谭若白再也不崇拜陈肆了,只觉得这nV人可恶,可恨。陈肆拿着水杯出去后,谭若白一脸绝望看向郁贺兰:“表姐,陈肆是不是抓了你什么把柄?”

        郁贺兰觉得这话问得奇怪:“陈肆怎么你了?”

        “她,她,”谭若白不敢说赌场的事,最后憋屈道,“她借了我二十块钱!”

        “就因为二十块钱?”郁贺兰怎么会信,“我去找陈肆问问。
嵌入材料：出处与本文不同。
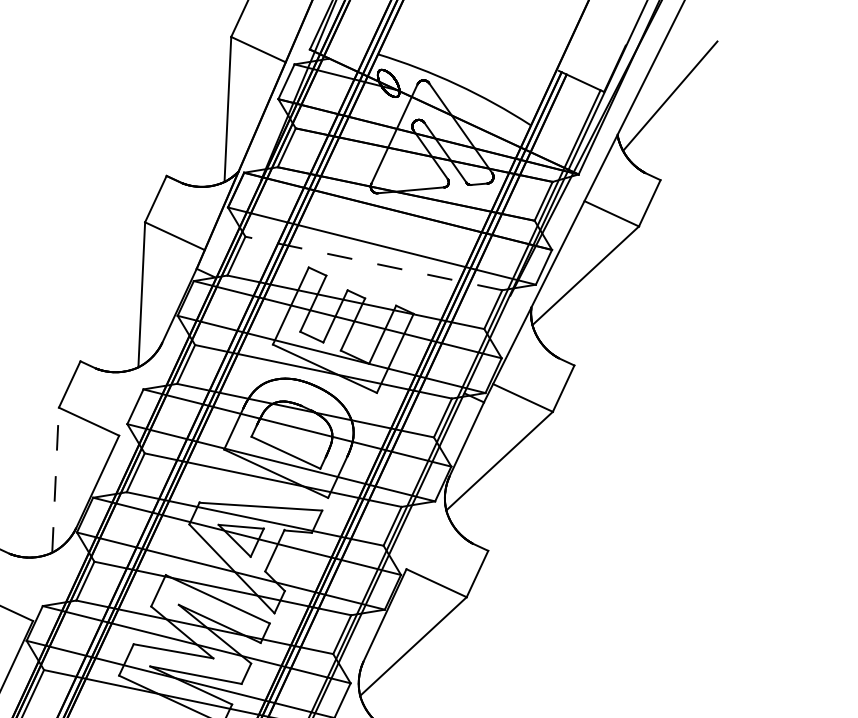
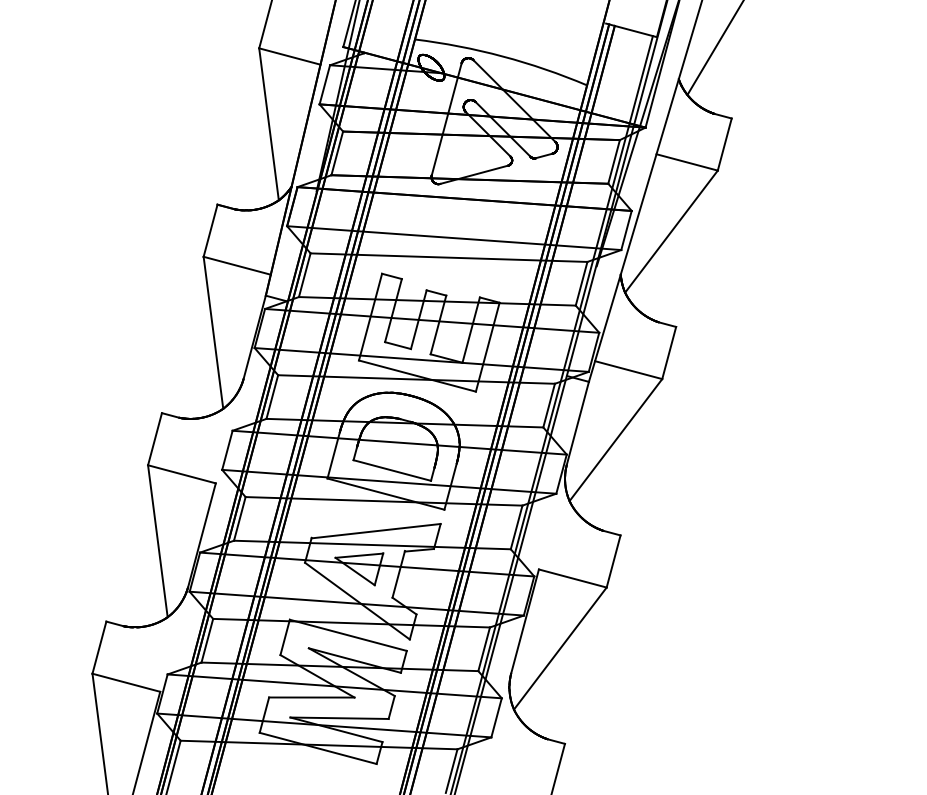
line: (373, 263) -> (448, 257), dashed -> solid
line: (55, 480) -> (157, 541), dashed -> solid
”

        谭若白生怕蹲号子,她慌忙拦住郁贺兰,强挤出笑脸说:“别去,别去表姐,我,我就是觉得她太穷,二十块钱都没有,她配不上你啊——”

        谭若白哪儿拦得住郁贺兰,她追着郁贺兰出了办公室,还没追两步远又怂兮兮地折回屋内,她可不敢再和陈肆对峙了。

        陈肆刚喝完一杯温水,第二杯刚接满时,郁贺兰走到她身边道:“我渴了。”

        “我表现得可好了,”陈肆手里水杯递给郁贺兰,放软了语气说,“我不是故意弄倒你的东西……”

        “知道了,”郁贺兰接过杯子只抿了一口就放下,她牵起陈肆的手问,“出去玩什么了?这么开心。”

        陈肆咬定了谭若白不敢乱说,那她就可以乱说了。